Me vi obligado a pensar en Keiran. El hueco que había dejado su ausencia todavía dolía como una herida abierta. ¿Qué diría él si estuviera aquí? ¿Si supiera que yo, incapaz de alejarme de su hermana, estaba cruzando líneas que juré no cruzar? El recuerdo de su risa me atravesó, seguido de la memoria amarga de aquella última noche, la traición que no pude detener, la culpa que cargaba como una condena.
Cuídala, me había dicho en más de una ocasión, medio en broma, medio en serio. Y aquí estaba yo, sin haber sido capaz de mantener esa promesa.
Cuando el auto se detuvo frente al edificio, vi a los guardias apostados en la entrada. Todos llevaban la tensión marcada en los rostros, como si supieran que un error mínimo podía costarles la vida. Al verme, dudaron por un segundo, pero bastó con mi mirada para que ninguno se atreviera a detenerme.

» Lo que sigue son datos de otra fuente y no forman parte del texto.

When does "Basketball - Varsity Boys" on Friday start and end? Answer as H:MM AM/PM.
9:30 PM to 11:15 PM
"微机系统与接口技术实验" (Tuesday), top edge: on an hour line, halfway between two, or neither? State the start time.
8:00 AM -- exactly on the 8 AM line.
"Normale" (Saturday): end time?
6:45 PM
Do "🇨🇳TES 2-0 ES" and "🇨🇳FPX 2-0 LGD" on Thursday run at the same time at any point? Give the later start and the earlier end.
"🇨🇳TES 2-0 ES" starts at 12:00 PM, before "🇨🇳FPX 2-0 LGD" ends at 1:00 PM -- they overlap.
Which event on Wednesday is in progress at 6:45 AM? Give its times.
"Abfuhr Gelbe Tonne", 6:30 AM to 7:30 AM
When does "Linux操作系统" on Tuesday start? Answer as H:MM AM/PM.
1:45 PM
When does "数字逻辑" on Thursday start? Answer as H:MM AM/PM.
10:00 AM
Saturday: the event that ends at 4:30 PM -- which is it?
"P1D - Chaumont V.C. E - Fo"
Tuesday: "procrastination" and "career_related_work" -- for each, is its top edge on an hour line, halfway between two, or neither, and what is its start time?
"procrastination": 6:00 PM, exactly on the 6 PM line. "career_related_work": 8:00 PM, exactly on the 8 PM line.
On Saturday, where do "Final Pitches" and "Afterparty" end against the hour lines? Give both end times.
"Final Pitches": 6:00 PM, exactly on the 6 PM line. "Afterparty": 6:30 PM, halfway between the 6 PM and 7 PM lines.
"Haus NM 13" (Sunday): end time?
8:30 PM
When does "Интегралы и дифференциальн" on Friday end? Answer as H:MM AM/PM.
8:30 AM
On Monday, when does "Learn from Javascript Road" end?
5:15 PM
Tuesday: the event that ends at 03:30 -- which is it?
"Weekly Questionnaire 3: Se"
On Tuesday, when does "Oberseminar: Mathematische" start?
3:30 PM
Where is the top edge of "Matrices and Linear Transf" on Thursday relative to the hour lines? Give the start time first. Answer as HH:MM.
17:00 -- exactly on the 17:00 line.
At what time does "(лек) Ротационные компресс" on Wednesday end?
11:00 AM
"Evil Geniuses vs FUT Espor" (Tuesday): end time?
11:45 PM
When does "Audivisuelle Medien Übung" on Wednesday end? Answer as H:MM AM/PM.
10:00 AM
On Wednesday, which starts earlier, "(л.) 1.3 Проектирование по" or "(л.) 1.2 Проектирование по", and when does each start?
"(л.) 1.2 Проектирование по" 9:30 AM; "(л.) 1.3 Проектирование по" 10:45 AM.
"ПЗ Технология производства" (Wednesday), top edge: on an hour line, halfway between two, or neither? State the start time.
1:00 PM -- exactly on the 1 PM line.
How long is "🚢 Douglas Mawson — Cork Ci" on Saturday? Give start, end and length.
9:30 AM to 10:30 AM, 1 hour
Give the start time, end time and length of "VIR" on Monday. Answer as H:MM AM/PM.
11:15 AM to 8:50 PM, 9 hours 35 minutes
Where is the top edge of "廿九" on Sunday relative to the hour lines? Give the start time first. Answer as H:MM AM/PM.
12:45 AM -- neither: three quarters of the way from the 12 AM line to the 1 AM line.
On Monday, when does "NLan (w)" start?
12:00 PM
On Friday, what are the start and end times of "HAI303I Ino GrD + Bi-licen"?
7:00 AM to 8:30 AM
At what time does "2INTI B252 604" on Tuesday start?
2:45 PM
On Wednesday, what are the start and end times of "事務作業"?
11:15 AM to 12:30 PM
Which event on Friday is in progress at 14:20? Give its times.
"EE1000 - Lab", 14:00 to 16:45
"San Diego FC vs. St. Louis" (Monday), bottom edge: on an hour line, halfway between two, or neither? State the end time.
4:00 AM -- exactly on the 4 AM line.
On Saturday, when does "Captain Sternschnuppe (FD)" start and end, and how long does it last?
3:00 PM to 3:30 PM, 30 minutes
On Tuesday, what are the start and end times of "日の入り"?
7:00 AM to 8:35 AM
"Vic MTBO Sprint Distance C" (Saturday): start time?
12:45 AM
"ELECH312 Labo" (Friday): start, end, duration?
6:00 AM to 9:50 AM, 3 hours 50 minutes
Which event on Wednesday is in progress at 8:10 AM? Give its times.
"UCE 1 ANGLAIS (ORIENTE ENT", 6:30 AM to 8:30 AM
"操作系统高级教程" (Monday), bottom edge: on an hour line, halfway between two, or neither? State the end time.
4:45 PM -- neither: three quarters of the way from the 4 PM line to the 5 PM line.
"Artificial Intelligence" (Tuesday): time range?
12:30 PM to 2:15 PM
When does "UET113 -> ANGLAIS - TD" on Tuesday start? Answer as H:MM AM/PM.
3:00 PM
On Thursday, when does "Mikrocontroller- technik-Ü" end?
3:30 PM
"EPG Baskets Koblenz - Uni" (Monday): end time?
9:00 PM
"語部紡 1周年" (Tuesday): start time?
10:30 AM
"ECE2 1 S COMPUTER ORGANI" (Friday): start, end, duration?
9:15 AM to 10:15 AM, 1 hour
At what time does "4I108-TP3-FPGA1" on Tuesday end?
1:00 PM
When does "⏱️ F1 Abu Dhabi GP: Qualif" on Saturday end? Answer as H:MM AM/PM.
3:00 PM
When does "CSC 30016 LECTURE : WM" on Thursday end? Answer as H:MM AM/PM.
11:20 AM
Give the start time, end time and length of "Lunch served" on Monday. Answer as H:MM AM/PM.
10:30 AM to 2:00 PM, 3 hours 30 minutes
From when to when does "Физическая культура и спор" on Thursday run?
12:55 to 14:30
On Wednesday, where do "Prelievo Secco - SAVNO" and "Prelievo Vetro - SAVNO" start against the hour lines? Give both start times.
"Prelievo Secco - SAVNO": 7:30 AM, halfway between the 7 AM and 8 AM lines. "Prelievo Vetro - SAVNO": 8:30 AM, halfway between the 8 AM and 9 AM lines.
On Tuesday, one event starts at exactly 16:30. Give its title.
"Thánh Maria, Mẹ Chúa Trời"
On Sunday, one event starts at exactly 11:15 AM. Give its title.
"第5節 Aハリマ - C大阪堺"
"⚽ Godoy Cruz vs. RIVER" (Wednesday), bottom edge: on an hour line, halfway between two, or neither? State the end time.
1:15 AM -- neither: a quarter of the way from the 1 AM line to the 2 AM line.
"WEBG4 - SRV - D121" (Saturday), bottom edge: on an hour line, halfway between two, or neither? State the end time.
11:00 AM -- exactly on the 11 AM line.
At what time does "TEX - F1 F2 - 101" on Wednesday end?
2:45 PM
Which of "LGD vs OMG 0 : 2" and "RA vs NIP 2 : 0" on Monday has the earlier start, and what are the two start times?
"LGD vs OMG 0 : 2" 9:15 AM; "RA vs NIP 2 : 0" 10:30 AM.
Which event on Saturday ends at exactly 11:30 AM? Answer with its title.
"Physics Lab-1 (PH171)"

Subí los escalones con la certeza de que estaba cruzando un límite. Podía sentirlo. Algo en mí me gritaba que no era buena idea irrumpir en su espacio, que iba a encontrarme con un muro de rechazo, pero no importaba. Necesitaba verla. Necesitaba comprobar con mis propios ojos que estaba bien.
La puerta de su apartamento se alzó frente a mí, cerrada, tan intimidante como si fuese la entrada a un templo sagrado del que yo no tenía derecho a formar parte. Dudé. Por primera vez en mucho tiempo, mi mano tembló antes de alzarse para tocar.
El golpe resonó en el silencio del pasillo.
Tardó unos segundos en abrir. Y cuando lo hizo, la imagen me golpeó con más fuerza de la que esperaba.
Anabell estaba allí, de pie, con el cabello suelto cayéndole en desorden sobre los hombros. Su rostro mostraba cansancio, la piel un poco pálida, los ojos encendidos de furia contenida. Llevaba un suéter ancho y pantalones cómodos, nada de la elegancia habitual, pero aun así tenía esa maldita presencia que me dejaba sin aire.
—¿Qué haces aquí? —su voz fue un látigo, seca, cortante.
Por un instante me limité a mirarla. A grabar la forma en que respiraba, la ligera tensión en sus labios, el pulso acelerado que apenas se notaba en su cuello.
—Tenía que verte —respondí con sinceridad.
—No tienes derecho —me espetó de inmediato, sin siquiera abrir más la puerta.
—Me enteré del atentado.
—Y eso te da excusa para venir a irrumpir en mi casa como si nada.
Sentí el filo de sus palabras, pero no retrocedí. El instinto me decía que si lo hacía, si me iba ahora, me arrepentiría el resto de mi vida. —¿Estás bien? —pregunté, ignorando su reproche.
Ella soltó una risa amarga.
—Estoy viva. ¿Eso querías saber? Pues ya lo sabes. Ahora vete.
Su mano empezó a empujar la puerta para cerrarla, pero yo la detuve suavemente, sin fuerza, solo lo justo para impedirlo.
—Anabell.
—¡No, Erick! —estalló al fin, y sus ojos brillaron de rabia. —No necesito que vengas aquí a recordarme lo frágil que es todo. No necesito tu compasión, ni tu protección.